"""

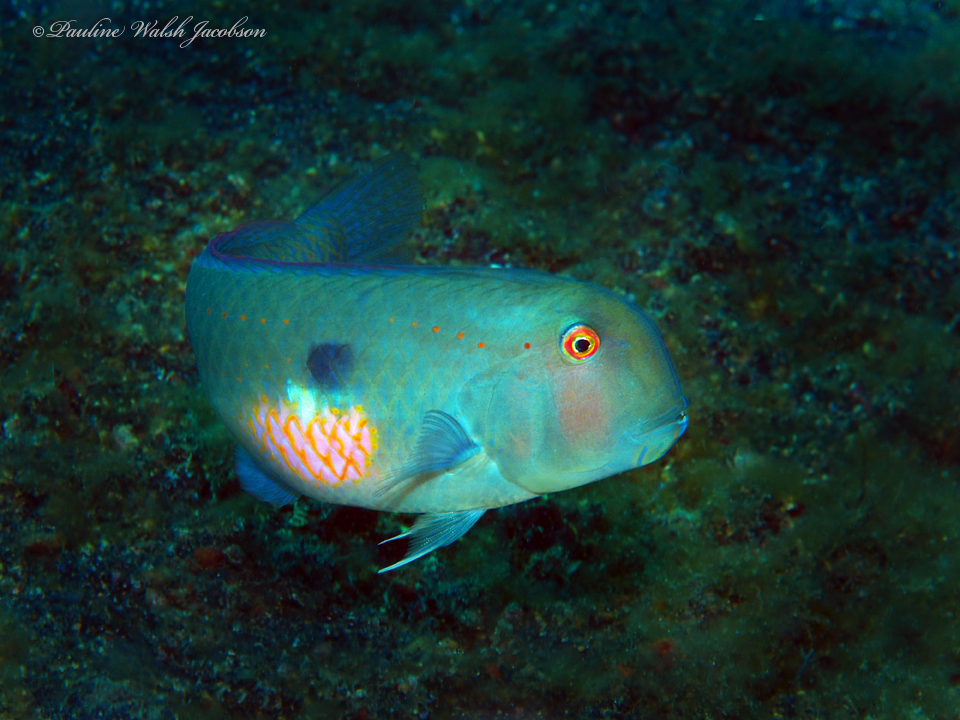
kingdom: Animalia
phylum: Chordata
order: Perciformes
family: Labridae
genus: Iniistius
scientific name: Iniistius pentadactylus
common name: Fivefinger razorfish
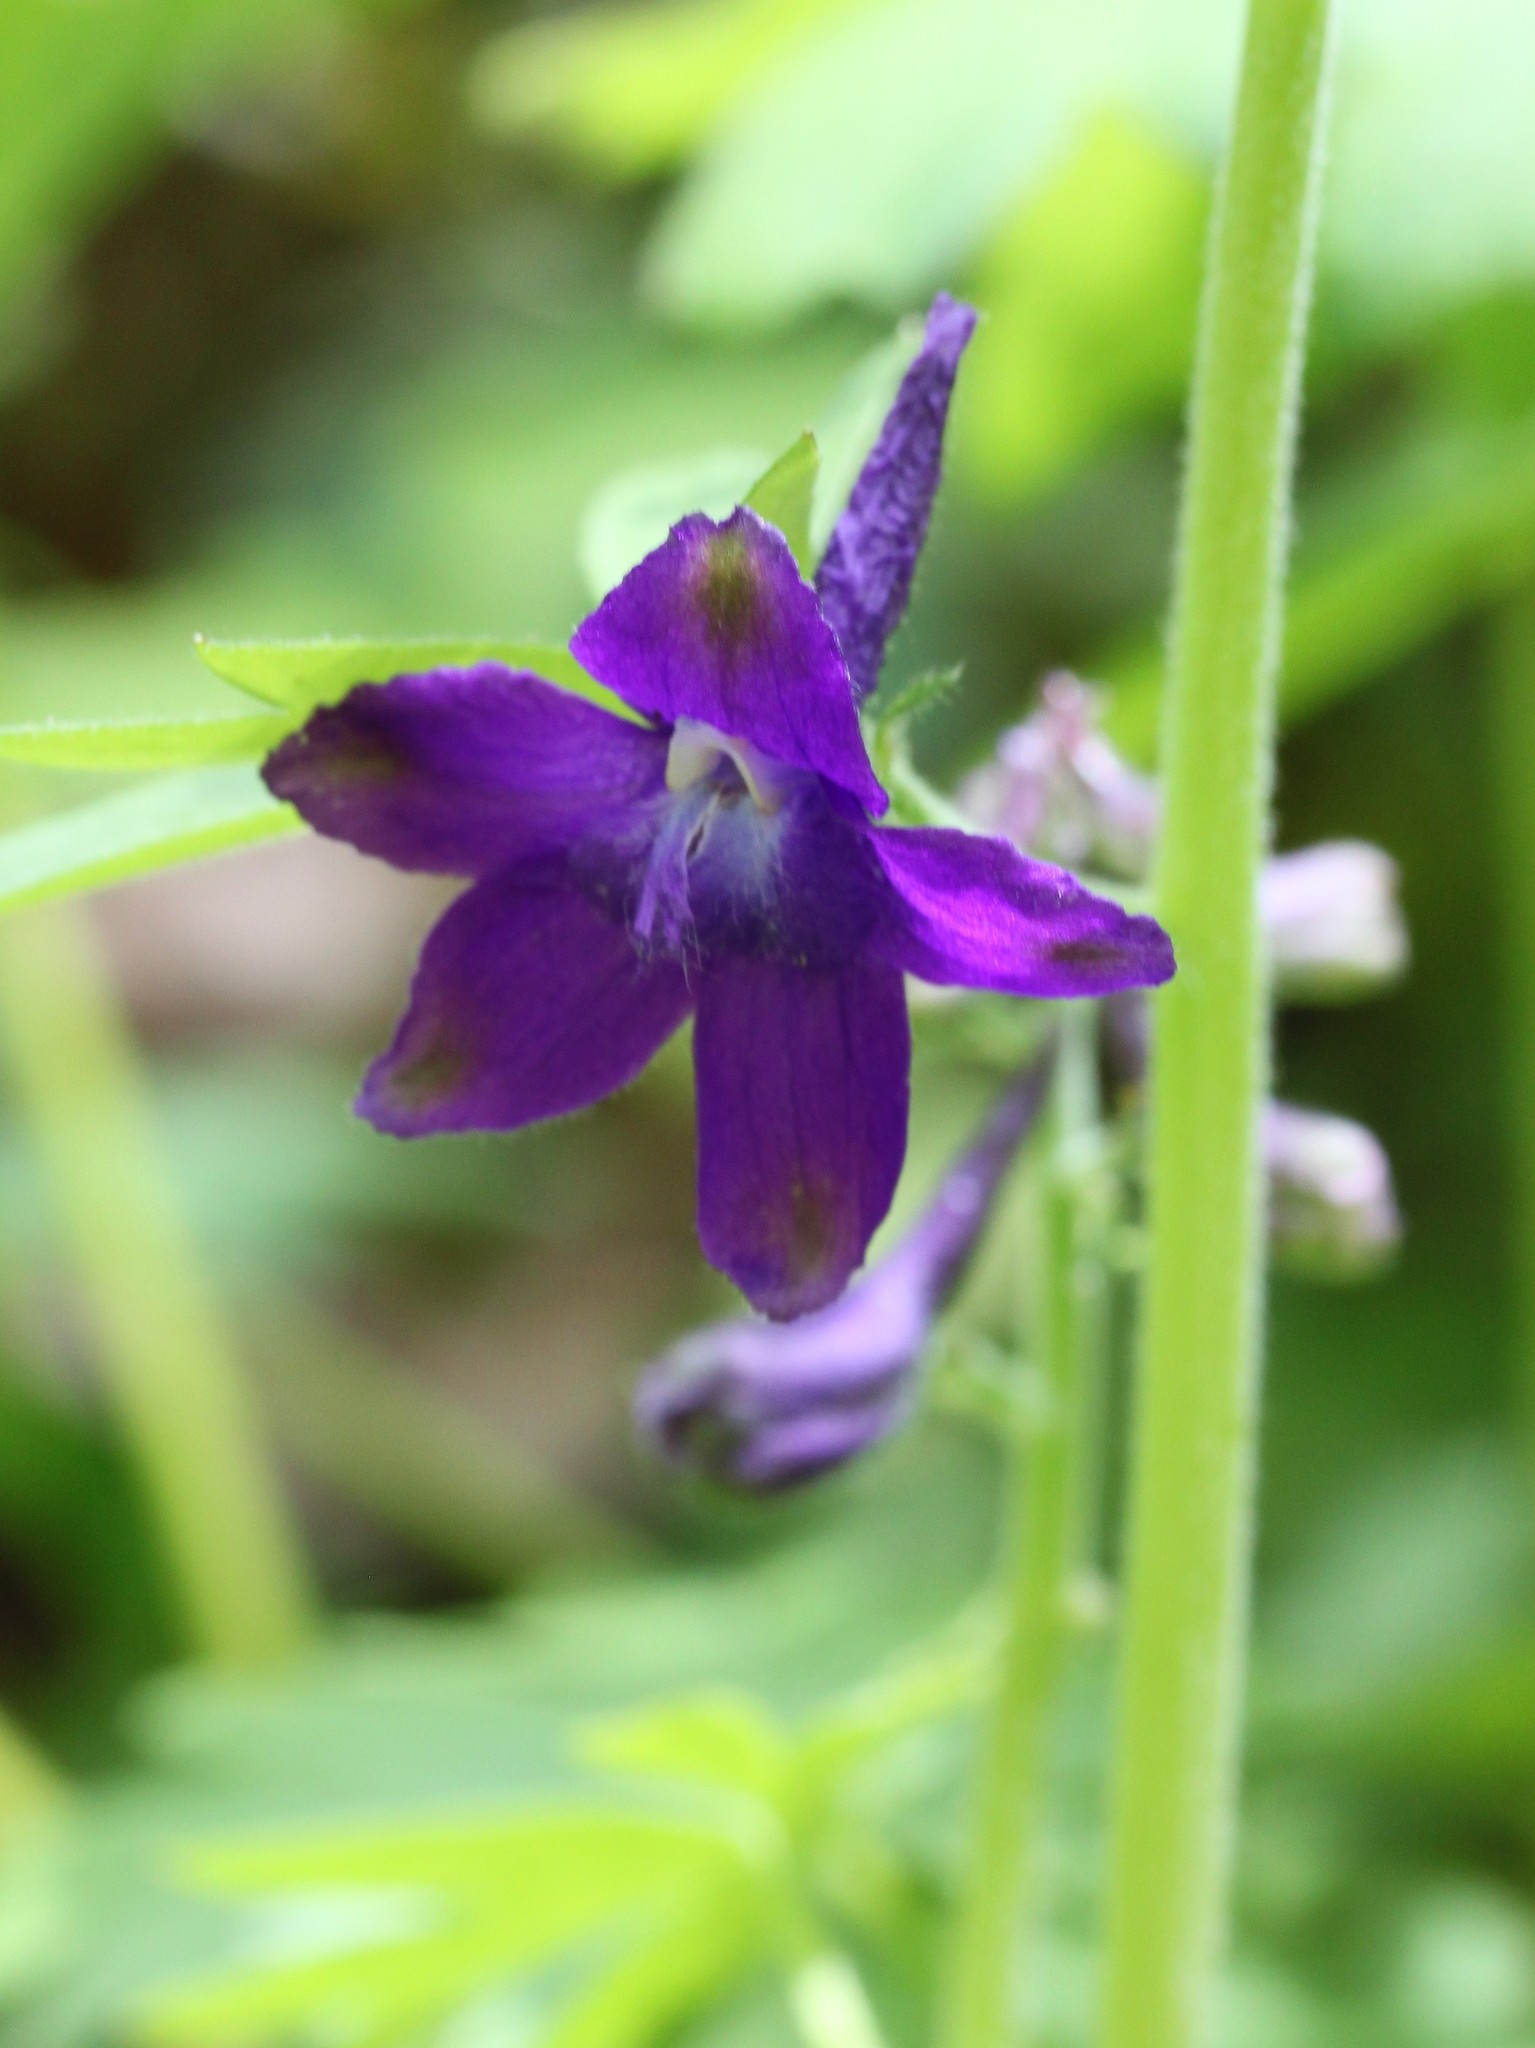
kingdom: Plantae
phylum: Tracheophyta
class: Magnoliopsida
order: Ranunculales
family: Ranunculaceae
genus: Delphinium
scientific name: Delphinium tricorne
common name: Dwarf larkspur
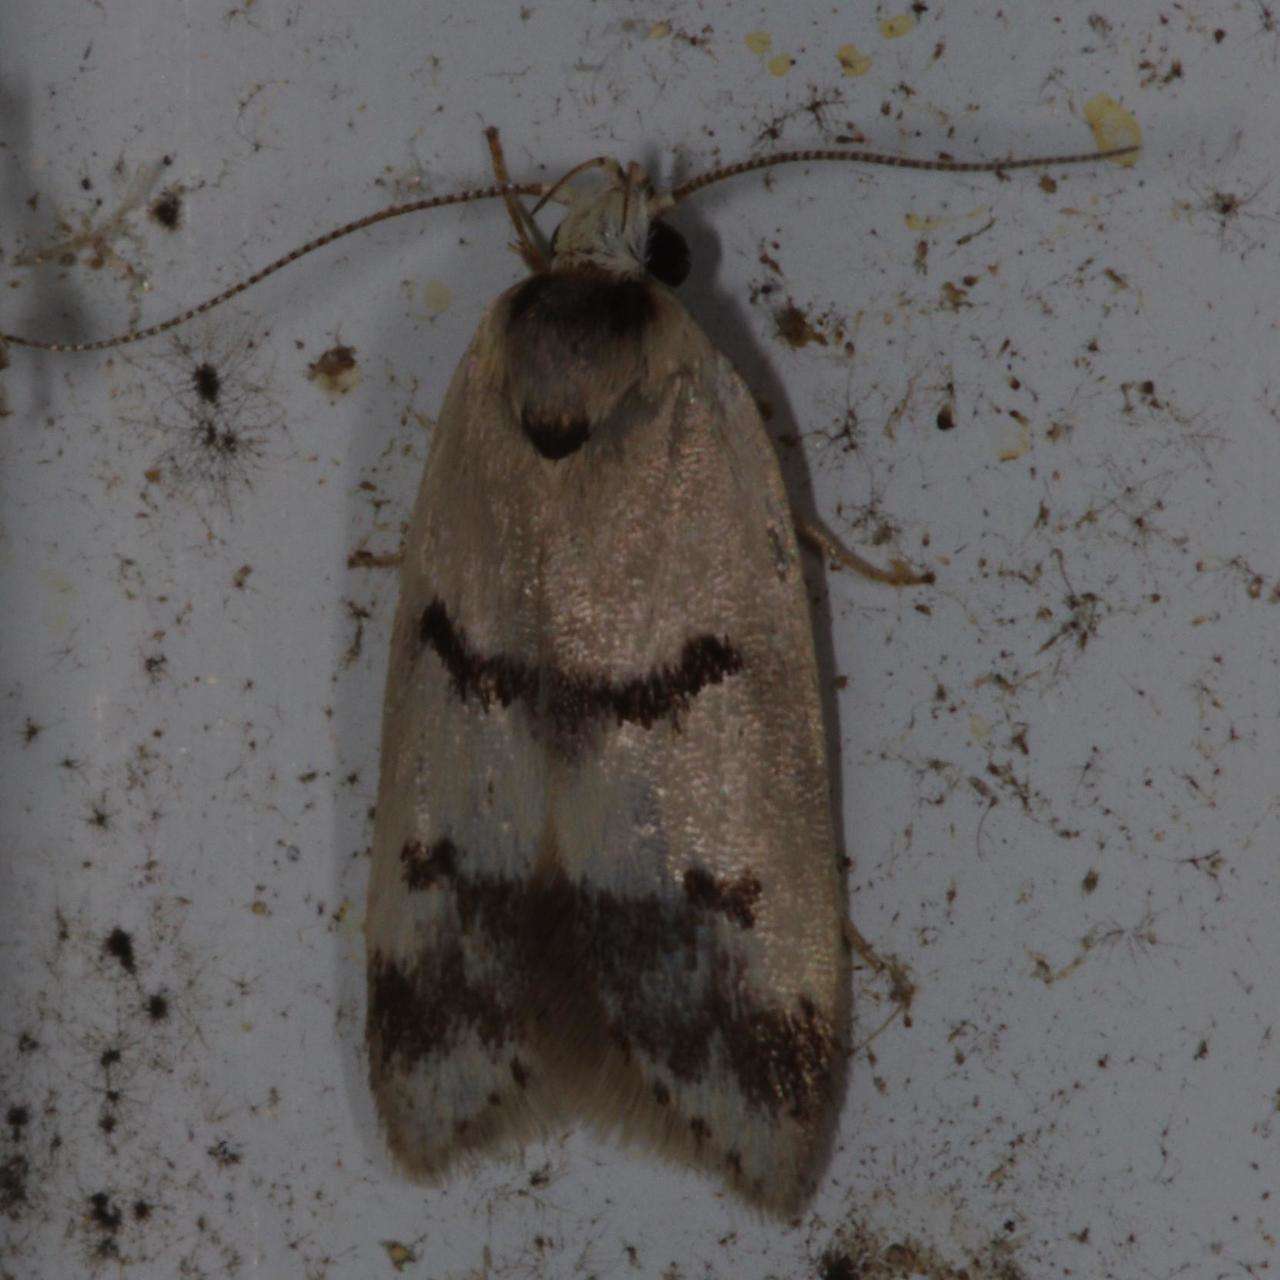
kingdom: Animalia
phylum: Arthropoda
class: Insecta
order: Lepidoptera
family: Oecophoridae
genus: Compsotropha
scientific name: Compsotropha strophiella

"""

**Task requirements**
Copy the records from the line containing "family: Ranunculaceae" through the end, both ends included, and leave out the pictures.

**Solution to this problem**
family: Ranunculaceae
genus: Delphinium
scientific name: Delphinium tricorne
common name: Dwarf larkspur
kingdom: Animalia
phylum: Arthropoda
class: Insecta
order: Lepidoptera
family: Oecophoridae
genus: Compsotropha
scientific name: Compsotropha strophiella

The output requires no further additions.